J'acquiesce avec difficulté et ne bouge pas quand mon père tape mon épaule avec bienveillance. Parfois, je le déteste du plus profond de mon âme.
J'entends la porte d'entrée s'ouvrir puis se fermer, et je m'autorise à respirer quand sa voiture quitte notre maison.
Va opérer tes gonzelles en manque de seins au lieu de me faire chier.
J'entre dans la maison, ferme la baie vitrée et m'affale dans le canapé de tout mon long. J'ai l'impression d'être épuisé. Ma nuit a été courte mais quand même.
Des pas se font entendre dans l'escalier qui mène à l'étage puis plus rien. Je tourne la tête pour voir les cheveux rouges de Livia qui me fixe de ses yeux bruns devenus noirs par la colère, sans un mot, le visage dur. J'ouvre la bouche pour parler mais elle se précipite dans la cuisine, main devant elle pour m'empêcher de lui adresser la parole. J'hésite entre rire de son remake de Parle à ma main ou me sentir vexé. Je devrais être habitué à force, mais savoir que ma sœur m'en veux pour ce que j'ai dit à Amélie me fait plus mal que je ne le pensais.
Déjà que j'ai l'impression qu'elle ne me porte pas dans son cœur...
Dans un même élan, je m'assoie sur le canapé pour me lever et la rejoindre mais elle m'évite. Me tournant son dos pour se servir un verre d'eau, j'ai envie de lui arracher sa grosse veste verte qu'elle porte. Elle doit mourir de chaud là-dedans !
— Livia, tu vas chopper la mort si tu ne te découvres pas un peu.
— Ne me parle pas, crache-t-elle avec fureur.

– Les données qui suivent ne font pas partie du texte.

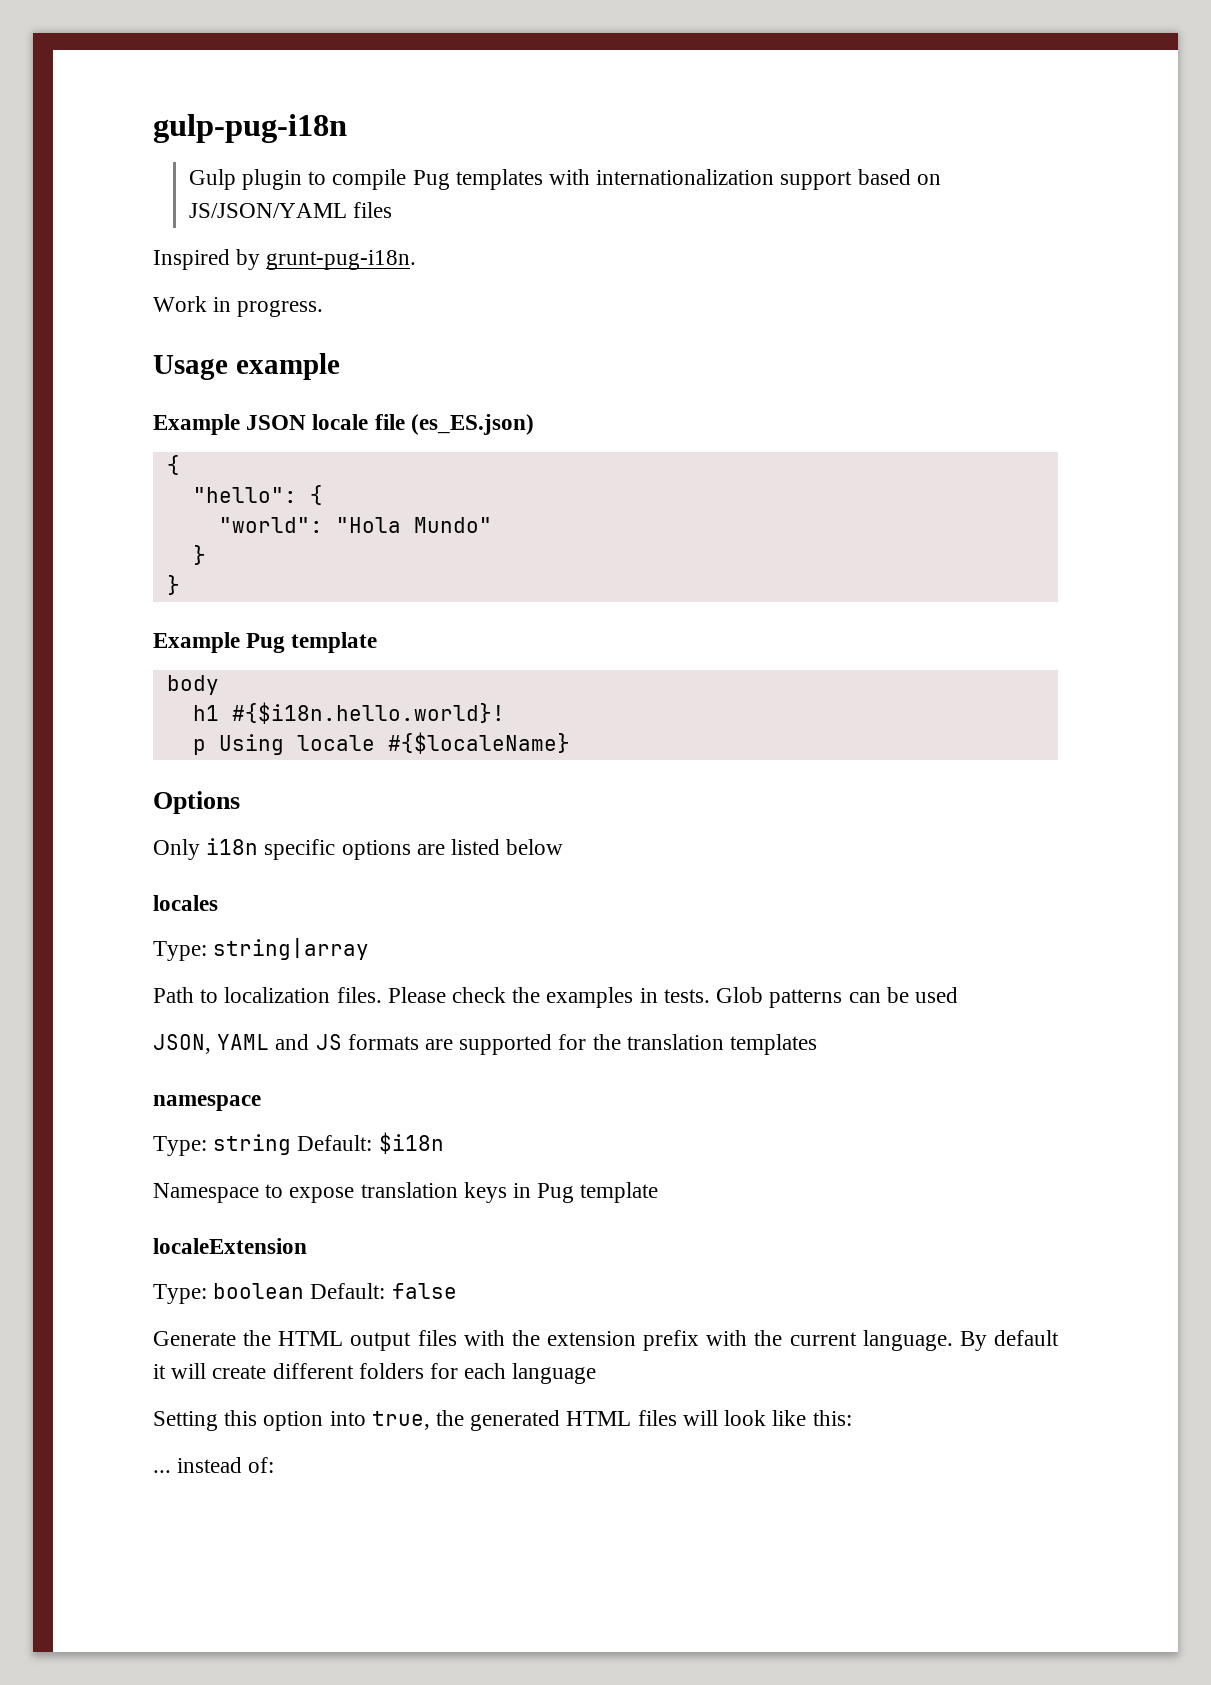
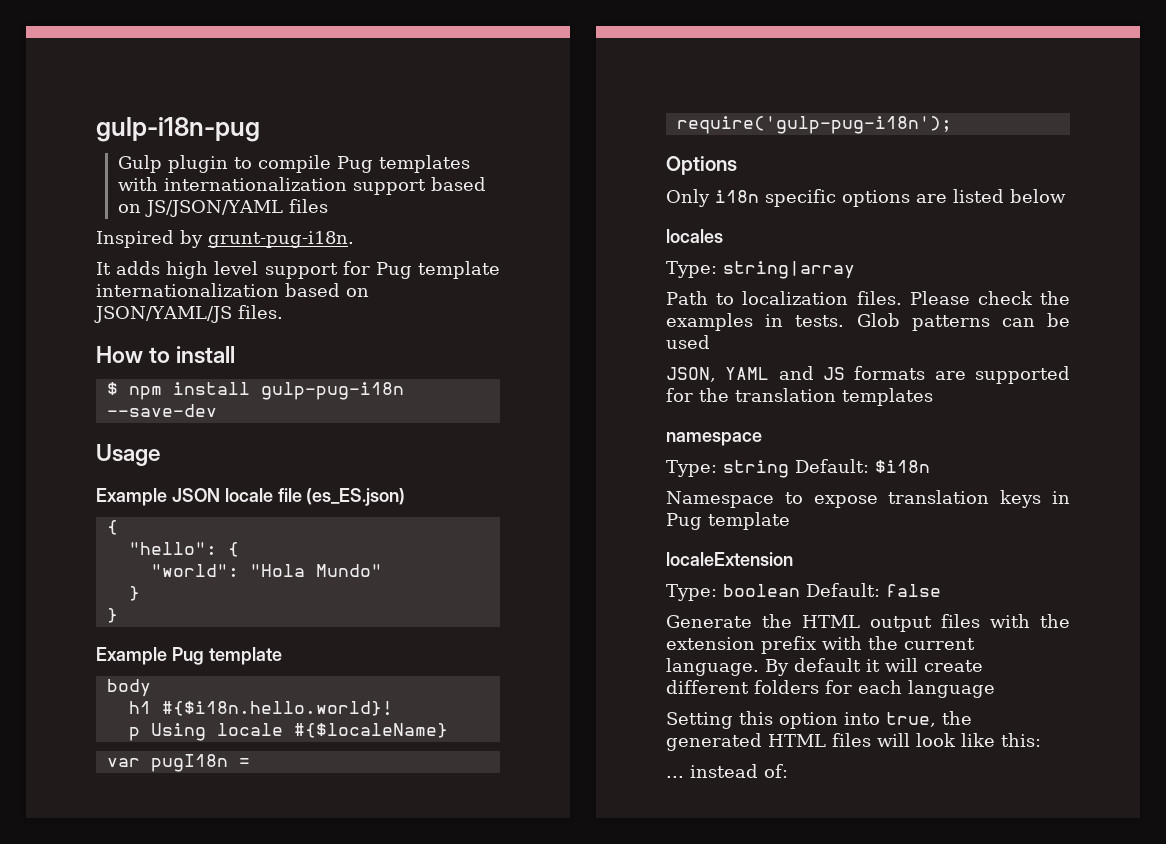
[153,114,347,143] gulp-pug-i18n -> [96,117,260,142] gulp-i18n-pug
[153,296,324,317] Work in progress. -> [96,261,500,279] [96,283,369,297] [94,305,283,323] [96,346,236,364] [106,382,404,400] [106,404,217,417] It adds high level support for Pug template internationalization based on JSON/YAML/JS files. // How to install // $ npm install gulp-pug-i18n --save-dev
[235,353,340,380] example -> (160, 455) none
(570, 743) none -> [106,754,250,772] [676,116,952,134] // var pugI18n = require('gulp-pug-i18n');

Elle penche la tête pour avaler son verre d'une traite, puis l'abandonne dans l'évier quand il est vide, décidant qu'emporter la bouteille d'eau sera sûrement plus productif. Elle baisse la tête et contourne l'îlot central à mon opposé, mais trop rapide, je lui bloque le passage.
Elle me pousse avec rage en arrière, deux mains sur mon torse, mais je ne bouge pas. J'attrape ses deux poignets mais elle se met à gémir de douleur, s'arrachant à moi. Je recule de surprise et elle en profite pour courir vers l'escalier, abandonnant la bouteille d'eau qu'elle a lâché pour me pousser.
Je cligne plusieurs fois des yeux pour essayer de comprendre ce qu'il vient de se passer mais je ne comprends rien. Tout s'est passé très vite. Au même moment, ma belle-mère débarque avec sa fraîcheur et sa bonne humeur de fin de soirée, le sourire aux lèvres.
— Comment ça va, Baptiste ? me demande-t-elle en déposant son sac du midi sur le canapé.
— Bien, je crois.
Elle hoche la tête puis enlève sa veste en jean si petite que je ne pourrais même pas passer un bras dedans. Je ramasse la bouteille d'eau avant qu'on ne se fasse engueuler, la range à sa place et retourne dans le jardin où je récupère la voile. Dans l'entrée, je me recoiffe rapidement dans le miroir rectangulaire puis lisse ma moustache et annonce à Ludo que je reviens. Elle me lâche un regard lourd de sens que j'ignore, ainsi qu'un petit sourire qui veut tout dire.
N'importe quoi, je vais juste rendre une voile à une amie.